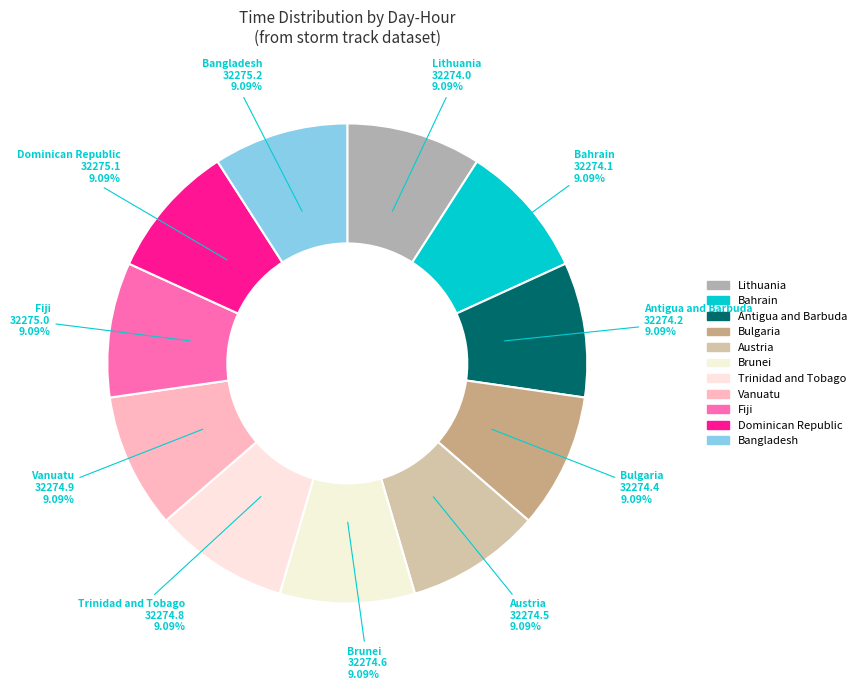

To the nearest percent, what is the average slice percentage?

9%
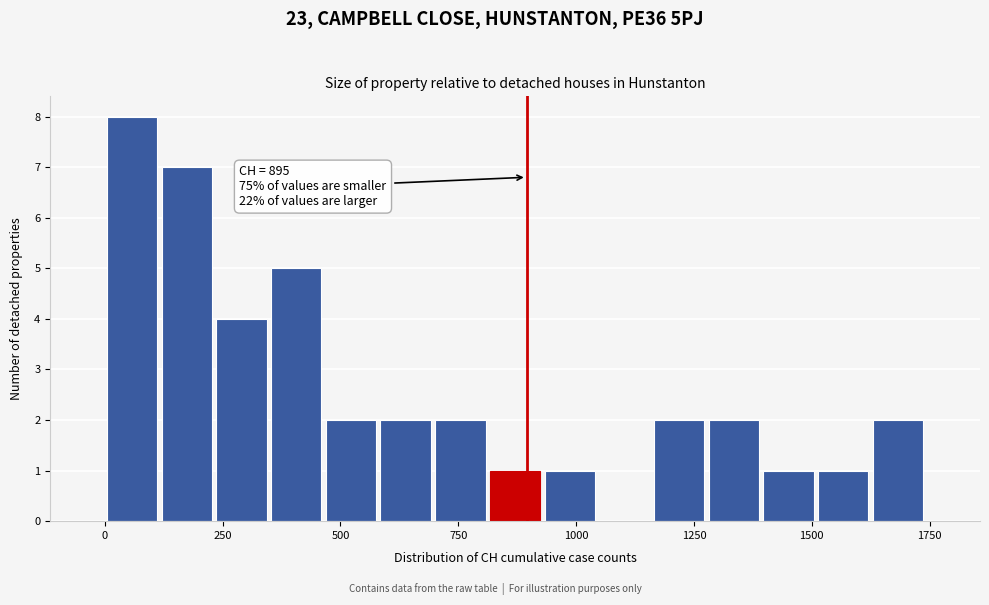

Around what value on the x-axis is the tallest bar? Give the approximate position of its centre, as read against the axis.

50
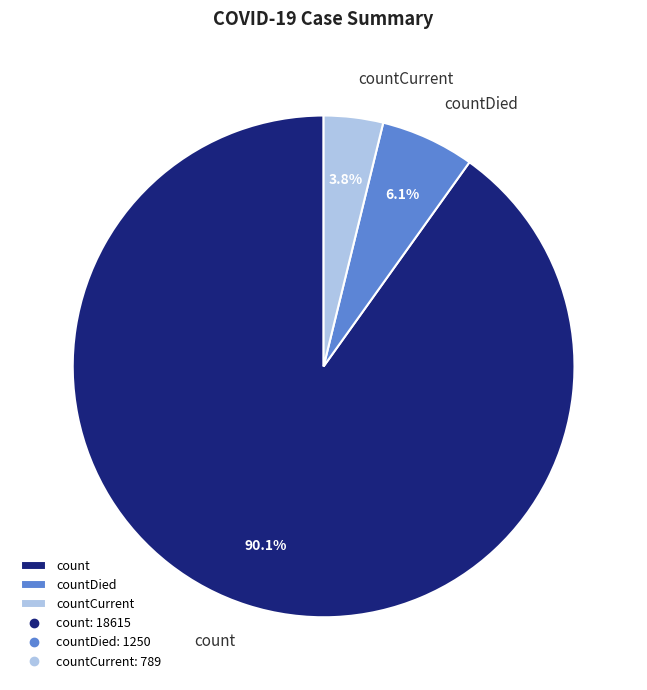

How many segments does this pie chart have?

3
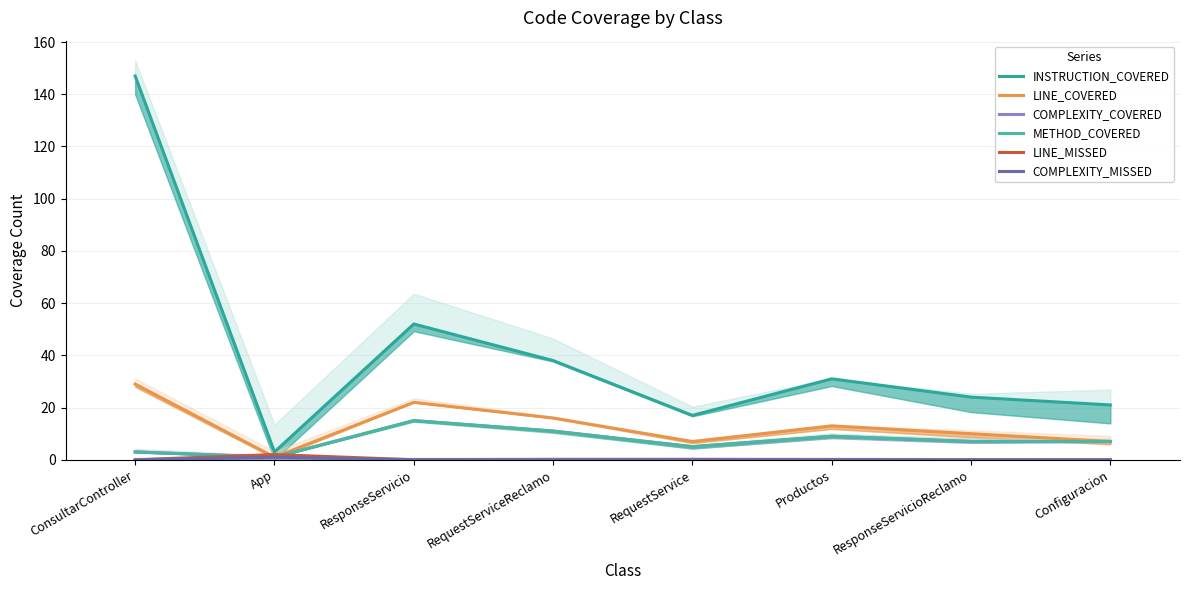

How many values in the METHOD_COVERED series are below 7?

3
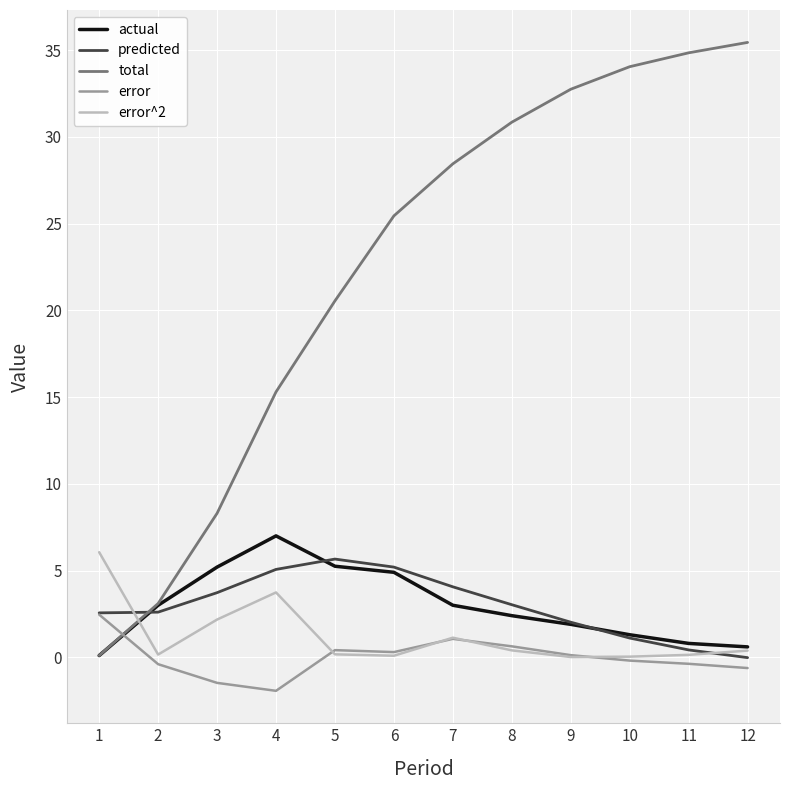

Between which two adjacent categories do error^2 and error first intersect?

4 and 5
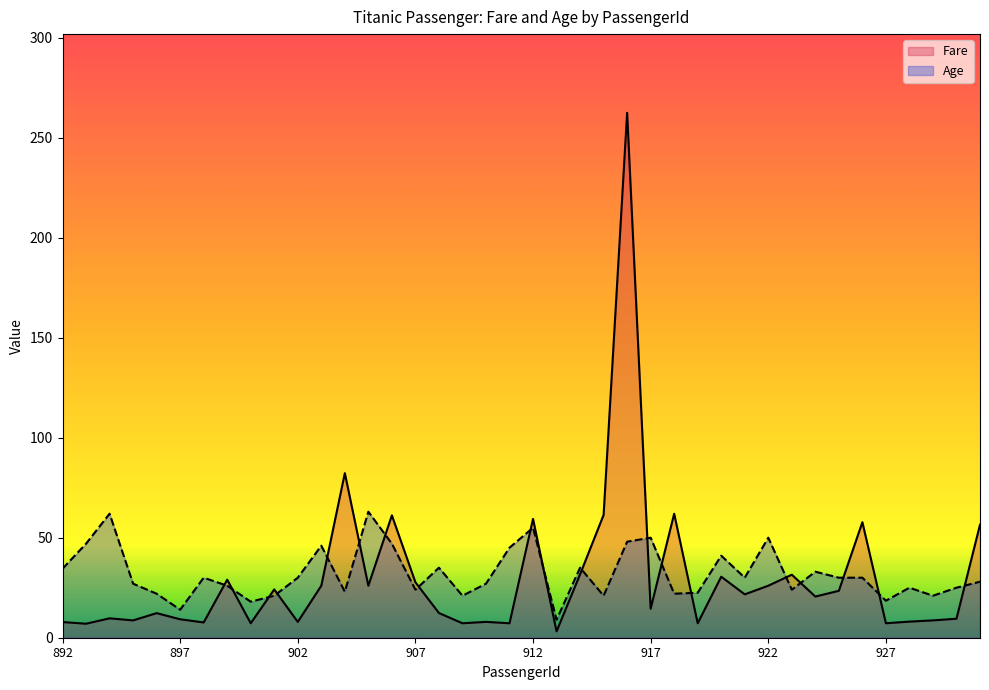

Where is Fare nearest to the value 132?

904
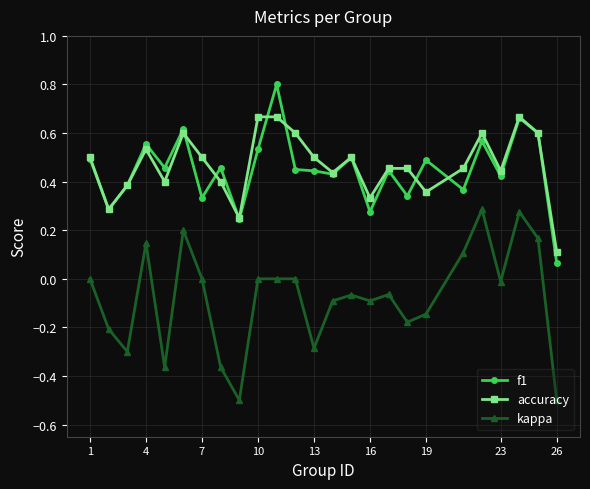

How many lines are shown in the chart?

3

__Instructions to follow__
Copy out the lines of the listing from the line with "Where is Fare nearest to the value 132?" through the end of the listing, and leave out the pictures.

__Reply__
Where is Fare nearest to the value 132?

904

How many lines are shown in the chart?

3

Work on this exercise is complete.